De manera consecuente, ella padece en carne viva el dolor de la humanidad sufriente. Ese dolor es como espina de un amor universal que le hace sufrir también por (con) todos, es el lamento de la madre verdadera (Eva buena) que, siendo para el Cristo, ha de vivir en gesto de servicio universal.

Por eso, María lleva en su entraña la pasión de todos los hambrientos y sedientos, exilados y desnudos, enfermos y cautivos que forman la hermandad o cuerpo sufriente de Jesús sobre la tierra (cf. Mt 25, 31-46).
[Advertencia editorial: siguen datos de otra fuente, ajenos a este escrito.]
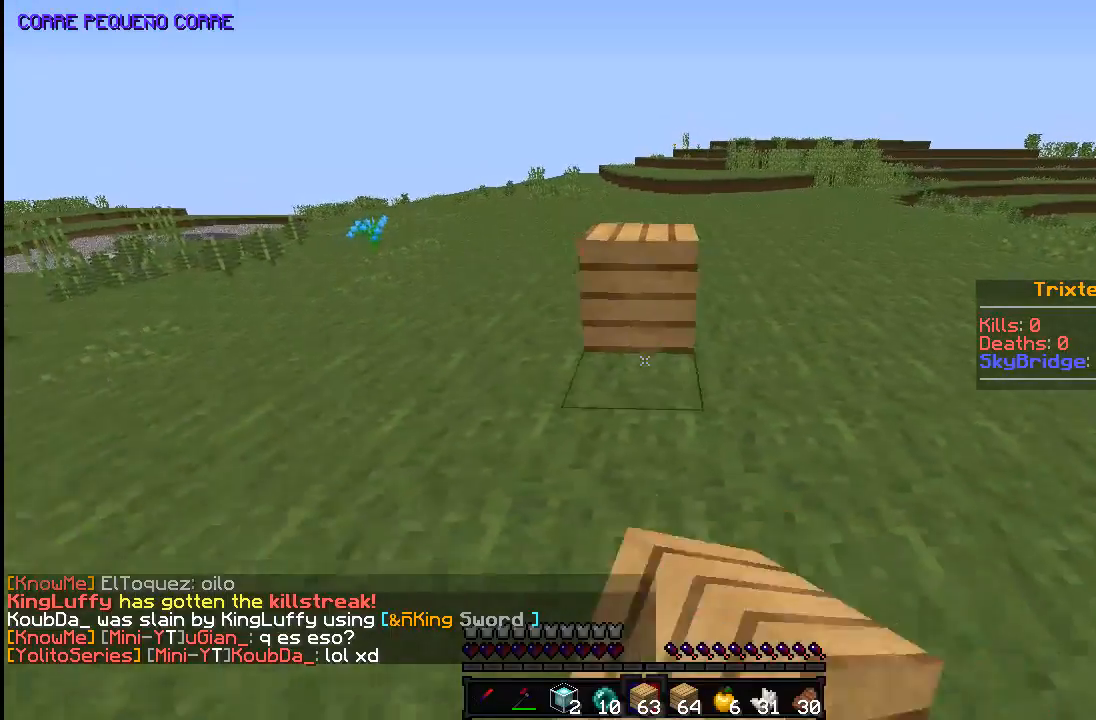
{"keys": ["s"], "mouse": ["right"], "events": [[33, "a", "down"], [83, "a", "up"], [133, "mouse_right", "down"], [233, "mouse_right", "up"], [333, "mouse_right", "down"], [433, "mouse_right", "up"], [483, "mouse_right", "down"]]}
Pero ella no sufre para desvanecerse, entrando así en neurosis destructiva, sino de manera creadora, convirtiendo su dolor en trauma de más alto alumbramiento. No es inútil su espada, no es infértil su llanto. La siembra del dolor se ha convertido dentro de su alma en gran cosecha redentora: ha transformado el llanto en germen de bienaventuranza (como sabe Lc 6,21).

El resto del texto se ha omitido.